Modeling Sustainable Resource Management using Active Inference
This work addresses sustainable resource management for researchers in AI and sustainability, but it is incremental as it builds on prior work on active inference and well-being.
The authors tackled the problem of modeling sustainable resource management by developing a computational model using active inference, where an agent learns to balance immediate needs with long-term resource availability in static and dynamic environments, demonstrating adaptive and resilient behaviors.

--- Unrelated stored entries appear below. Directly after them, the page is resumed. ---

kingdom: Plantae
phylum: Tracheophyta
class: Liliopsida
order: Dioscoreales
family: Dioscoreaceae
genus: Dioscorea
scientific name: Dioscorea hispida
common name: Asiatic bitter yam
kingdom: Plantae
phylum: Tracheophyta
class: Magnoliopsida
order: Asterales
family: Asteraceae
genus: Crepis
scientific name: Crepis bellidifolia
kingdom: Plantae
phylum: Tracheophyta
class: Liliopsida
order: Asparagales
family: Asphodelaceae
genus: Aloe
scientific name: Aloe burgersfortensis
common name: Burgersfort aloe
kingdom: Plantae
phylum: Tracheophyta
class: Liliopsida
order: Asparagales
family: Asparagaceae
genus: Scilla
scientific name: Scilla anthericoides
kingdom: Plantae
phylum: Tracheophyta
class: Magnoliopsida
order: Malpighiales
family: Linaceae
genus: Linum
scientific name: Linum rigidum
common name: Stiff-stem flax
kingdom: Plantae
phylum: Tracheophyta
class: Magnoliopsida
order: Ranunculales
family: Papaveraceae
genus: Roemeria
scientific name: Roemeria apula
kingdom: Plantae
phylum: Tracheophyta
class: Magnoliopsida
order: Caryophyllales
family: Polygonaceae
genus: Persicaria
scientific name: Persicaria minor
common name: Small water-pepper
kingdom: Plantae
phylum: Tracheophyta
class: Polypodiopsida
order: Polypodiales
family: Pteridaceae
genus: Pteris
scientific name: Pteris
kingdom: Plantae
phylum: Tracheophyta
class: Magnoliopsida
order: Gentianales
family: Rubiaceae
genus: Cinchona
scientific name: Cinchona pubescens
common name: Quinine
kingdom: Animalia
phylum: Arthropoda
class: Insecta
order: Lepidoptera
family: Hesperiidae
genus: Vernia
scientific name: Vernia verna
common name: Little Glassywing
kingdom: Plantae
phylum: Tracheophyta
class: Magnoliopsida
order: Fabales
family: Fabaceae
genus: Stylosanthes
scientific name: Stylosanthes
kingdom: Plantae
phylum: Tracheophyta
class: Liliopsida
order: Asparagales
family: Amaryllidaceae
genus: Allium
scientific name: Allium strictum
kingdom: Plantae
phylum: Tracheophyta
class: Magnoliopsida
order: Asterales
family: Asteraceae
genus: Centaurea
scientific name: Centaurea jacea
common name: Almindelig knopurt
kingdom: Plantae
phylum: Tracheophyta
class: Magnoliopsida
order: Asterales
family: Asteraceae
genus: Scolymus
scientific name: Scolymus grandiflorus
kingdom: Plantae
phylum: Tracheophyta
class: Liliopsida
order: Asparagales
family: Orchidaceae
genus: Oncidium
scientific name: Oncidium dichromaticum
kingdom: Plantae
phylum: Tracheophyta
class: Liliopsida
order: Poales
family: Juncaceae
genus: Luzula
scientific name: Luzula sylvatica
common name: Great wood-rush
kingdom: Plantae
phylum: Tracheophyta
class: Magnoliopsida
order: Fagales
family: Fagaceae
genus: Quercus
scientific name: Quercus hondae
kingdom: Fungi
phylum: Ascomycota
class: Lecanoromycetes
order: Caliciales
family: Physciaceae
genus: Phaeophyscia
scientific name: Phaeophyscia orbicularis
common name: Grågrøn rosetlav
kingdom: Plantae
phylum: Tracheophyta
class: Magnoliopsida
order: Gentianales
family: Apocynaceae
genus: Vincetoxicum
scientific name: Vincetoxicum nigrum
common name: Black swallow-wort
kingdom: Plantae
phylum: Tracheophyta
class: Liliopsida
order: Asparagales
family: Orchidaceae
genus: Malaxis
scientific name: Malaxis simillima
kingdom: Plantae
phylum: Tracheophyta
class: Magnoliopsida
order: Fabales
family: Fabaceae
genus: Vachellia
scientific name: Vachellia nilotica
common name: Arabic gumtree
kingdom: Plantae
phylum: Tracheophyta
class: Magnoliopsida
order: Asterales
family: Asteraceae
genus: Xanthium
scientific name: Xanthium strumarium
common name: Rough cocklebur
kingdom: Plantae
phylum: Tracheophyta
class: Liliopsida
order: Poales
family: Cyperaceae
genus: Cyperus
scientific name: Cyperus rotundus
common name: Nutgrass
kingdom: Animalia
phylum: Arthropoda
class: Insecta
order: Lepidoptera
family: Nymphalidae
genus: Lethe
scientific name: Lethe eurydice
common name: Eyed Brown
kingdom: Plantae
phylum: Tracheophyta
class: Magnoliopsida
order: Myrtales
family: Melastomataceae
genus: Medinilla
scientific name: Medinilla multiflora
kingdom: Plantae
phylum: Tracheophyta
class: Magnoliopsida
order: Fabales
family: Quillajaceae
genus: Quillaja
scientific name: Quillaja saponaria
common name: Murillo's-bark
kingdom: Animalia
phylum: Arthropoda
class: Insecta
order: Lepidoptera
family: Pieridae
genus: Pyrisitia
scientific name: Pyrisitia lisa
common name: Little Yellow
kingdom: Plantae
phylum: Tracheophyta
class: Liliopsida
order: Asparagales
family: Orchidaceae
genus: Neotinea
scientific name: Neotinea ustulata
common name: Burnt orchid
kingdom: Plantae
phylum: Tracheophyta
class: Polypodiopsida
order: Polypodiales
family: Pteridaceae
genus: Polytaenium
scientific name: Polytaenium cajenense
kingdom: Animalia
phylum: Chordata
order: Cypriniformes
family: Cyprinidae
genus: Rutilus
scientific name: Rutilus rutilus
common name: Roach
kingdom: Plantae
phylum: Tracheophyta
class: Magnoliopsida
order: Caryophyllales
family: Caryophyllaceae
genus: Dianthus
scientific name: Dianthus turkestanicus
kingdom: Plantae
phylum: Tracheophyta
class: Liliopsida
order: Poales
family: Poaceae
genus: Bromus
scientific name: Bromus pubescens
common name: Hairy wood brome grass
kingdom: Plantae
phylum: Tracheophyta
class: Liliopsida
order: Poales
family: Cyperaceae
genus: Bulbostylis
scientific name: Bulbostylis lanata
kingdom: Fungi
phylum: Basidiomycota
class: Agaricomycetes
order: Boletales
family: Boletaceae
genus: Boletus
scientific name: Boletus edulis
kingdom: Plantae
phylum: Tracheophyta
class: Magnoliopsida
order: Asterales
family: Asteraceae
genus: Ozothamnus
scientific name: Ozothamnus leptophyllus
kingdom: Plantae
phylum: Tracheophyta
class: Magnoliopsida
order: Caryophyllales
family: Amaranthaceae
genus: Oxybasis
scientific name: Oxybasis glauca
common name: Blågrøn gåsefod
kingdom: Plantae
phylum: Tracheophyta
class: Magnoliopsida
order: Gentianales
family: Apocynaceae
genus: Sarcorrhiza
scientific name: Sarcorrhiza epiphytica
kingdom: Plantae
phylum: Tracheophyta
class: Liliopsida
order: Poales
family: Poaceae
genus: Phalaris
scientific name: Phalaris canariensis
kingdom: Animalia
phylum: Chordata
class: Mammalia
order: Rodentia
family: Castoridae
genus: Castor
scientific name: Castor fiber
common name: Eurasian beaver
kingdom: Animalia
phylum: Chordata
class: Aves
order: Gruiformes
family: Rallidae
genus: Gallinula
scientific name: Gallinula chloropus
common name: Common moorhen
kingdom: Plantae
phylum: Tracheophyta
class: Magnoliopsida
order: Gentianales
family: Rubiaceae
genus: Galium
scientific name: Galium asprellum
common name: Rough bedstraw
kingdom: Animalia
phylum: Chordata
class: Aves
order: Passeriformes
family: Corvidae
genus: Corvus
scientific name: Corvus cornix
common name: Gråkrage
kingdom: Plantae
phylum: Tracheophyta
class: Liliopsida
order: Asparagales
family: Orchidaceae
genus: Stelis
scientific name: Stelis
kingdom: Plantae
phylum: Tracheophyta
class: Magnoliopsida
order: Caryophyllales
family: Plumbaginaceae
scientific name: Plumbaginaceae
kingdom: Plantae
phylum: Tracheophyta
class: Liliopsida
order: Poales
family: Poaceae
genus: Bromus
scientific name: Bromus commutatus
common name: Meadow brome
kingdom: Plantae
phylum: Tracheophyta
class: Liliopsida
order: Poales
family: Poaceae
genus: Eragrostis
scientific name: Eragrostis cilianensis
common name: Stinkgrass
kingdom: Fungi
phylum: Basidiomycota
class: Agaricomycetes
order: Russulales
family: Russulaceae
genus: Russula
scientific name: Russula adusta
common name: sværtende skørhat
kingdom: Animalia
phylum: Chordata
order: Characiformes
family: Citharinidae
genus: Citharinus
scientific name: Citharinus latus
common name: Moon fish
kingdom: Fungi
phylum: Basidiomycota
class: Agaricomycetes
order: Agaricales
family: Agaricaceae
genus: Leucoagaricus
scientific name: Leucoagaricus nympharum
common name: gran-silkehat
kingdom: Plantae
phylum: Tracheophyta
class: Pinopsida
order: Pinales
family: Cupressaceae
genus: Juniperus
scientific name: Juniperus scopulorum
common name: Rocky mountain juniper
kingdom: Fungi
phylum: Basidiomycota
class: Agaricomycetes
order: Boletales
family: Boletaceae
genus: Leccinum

Active inference helps us simulate adaptive behavior and decision-making in biological and artificial agents. Building on our previous work exploring the relationship between active inference, well-being, resilience, and sustainability, we present a computational model of an agent learning sustainable resource management strategies in both static and dynamic environments. The agent's behavior emerges from optimizing its own well-being, represented by prior preferences, subject to beliefs about environmental dynamics. In a static environment, the agent learns to consistently consume resources to satisfy its needs. In a dynamic environment where resources deplete and replenish based on the agent's actions, the agent adapts its behavior to balance immediate needs with long-term resource availability. This demonstrates how active inference can give rise to sustainable and resilient behaviors in the face of changing environmental conditions. We discuss the implications of our model, its limitations, and suggest future directions for integrating more complex agent-environment interactions. Our work highlights active inference's potential for understanding and shaping sustainable behaviors.